创建Pulsar Functions有两种方式:Admin CLI、Admin REST API(提前是提供对应的程序文件)。对于Java API,需要实现Function接口:

import org.apache.pulsar.functions.api.Context;
import org.apache.pulsar.functions.api.Function;

public class ExclamationFunction implements Function<String, String> {
@Override
public String process(String input, Context context) {
return String.format("%s!", input);
}
}
bin/pulsar-admin functions create \
--jar target/my-jar-with-dependencies.jar \
--classname org.example.functions.ExclamationFunction \
--tenant public \
--namespace default \
--name word-count \
--inputs persistent://public/default/normal \
--output persistent://public/default/exclaimed

简单事件处理

以下程序定义一个过滤设备剩余电量大于10%的简单事件处理,返回设备id:

package org.example.functions;
import org.apache.pulsar.functions.api.Context;
import org.apache.pulsar.functions.api.Function;

public class SensorData {
private String deviceId;
private Long timestamp;
private int power;

public SensorData(String deviceId, Long timestamp, int power) {
this.deviceId = deviceId;
this.timestamp = timestamp;
this.power = power;
}

// Standard setters and getters
}

public class DeviceChecker implements Function<SensorData, String> {
@Override
public String process(SensorData input, Context context) {
if(input.power < 10){
return input.deviceId;
}
}
}

Topic清理

对于注册schema的topic,部分消息可能不符合schema定义或者不属于消费者要求的格式,可以使用Pulsar Functions来执行如下消息清理操作。

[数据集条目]
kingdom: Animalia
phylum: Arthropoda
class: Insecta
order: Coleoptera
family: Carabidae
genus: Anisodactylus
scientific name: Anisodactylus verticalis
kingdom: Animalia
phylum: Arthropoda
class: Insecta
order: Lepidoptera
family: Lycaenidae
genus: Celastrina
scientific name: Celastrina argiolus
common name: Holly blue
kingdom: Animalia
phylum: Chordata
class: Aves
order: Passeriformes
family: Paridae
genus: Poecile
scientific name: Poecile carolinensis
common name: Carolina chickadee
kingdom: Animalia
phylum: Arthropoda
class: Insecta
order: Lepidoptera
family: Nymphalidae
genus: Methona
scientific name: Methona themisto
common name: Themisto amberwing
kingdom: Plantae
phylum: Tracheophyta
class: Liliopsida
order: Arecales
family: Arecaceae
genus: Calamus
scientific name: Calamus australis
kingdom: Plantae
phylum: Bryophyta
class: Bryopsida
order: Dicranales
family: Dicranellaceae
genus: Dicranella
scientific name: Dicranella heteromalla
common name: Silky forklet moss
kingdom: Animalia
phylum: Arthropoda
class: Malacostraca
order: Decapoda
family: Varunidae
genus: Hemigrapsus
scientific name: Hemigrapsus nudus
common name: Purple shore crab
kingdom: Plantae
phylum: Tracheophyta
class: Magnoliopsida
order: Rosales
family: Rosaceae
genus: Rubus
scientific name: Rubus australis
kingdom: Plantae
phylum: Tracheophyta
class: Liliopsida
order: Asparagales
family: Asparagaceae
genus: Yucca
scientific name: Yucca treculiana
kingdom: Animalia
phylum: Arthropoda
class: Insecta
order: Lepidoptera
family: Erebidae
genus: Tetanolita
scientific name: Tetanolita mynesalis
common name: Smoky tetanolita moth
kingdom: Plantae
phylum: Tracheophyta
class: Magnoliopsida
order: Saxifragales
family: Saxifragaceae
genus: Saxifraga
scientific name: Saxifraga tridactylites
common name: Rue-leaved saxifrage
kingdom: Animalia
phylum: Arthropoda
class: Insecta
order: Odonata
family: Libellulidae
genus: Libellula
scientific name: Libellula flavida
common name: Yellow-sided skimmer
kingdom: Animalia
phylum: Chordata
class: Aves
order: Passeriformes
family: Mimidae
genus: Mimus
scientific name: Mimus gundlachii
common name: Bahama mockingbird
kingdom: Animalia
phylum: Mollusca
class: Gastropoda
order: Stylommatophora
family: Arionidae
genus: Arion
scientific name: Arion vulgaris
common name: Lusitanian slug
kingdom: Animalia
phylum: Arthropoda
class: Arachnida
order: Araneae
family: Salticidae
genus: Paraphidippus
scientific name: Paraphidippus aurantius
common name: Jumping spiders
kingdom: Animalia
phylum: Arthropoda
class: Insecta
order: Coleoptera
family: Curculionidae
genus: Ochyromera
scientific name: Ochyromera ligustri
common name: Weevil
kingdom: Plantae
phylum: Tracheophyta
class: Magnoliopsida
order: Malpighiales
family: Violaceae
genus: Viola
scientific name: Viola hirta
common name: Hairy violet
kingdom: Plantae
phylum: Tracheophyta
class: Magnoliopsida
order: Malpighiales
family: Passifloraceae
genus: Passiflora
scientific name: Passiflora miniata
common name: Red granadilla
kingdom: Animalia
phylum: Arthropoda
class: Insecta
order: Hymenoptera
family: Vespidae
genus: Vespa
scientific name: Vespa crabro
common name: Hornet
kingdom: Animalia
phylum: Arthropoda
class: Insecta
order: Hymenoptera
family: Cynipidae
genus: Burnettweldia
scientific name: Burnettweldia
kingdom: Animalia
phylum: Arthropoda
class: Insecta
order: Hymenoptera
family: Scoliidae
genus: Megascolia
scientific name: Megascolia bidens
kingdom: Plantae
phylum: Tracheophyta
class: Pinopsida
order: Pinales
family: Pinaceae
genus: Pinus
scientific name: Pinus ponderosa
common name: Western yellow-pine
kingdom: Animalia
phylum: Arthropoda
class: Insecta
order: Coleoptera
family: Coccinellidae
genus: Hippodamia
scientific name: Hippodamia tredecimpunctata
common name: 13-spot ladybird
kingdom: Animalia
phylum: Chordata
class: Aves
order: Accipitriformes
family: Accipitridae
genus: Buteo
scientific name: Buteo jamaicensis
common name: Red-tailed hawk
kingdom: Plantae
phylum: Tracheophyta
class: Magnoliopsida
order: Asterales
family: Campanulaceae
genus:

任务
原样摘录上方Pulsar Functions文本中从“public class DeviceChecker”到“ns来执行如下消息清理操作。”的部分。

任务输出
public class DeviceChecker implements Function<SensorData, String> {
@Override
public String process(SensorData input, Context context) {
if(input.power < 10){
return input.deviceId;
}
}
}

Topic清理

对于注册schema的topic,部分消息可能不符合schema定义或者不属于消费者要求的格式,可以使用Pulsar Functions来执行如下消息清理操作。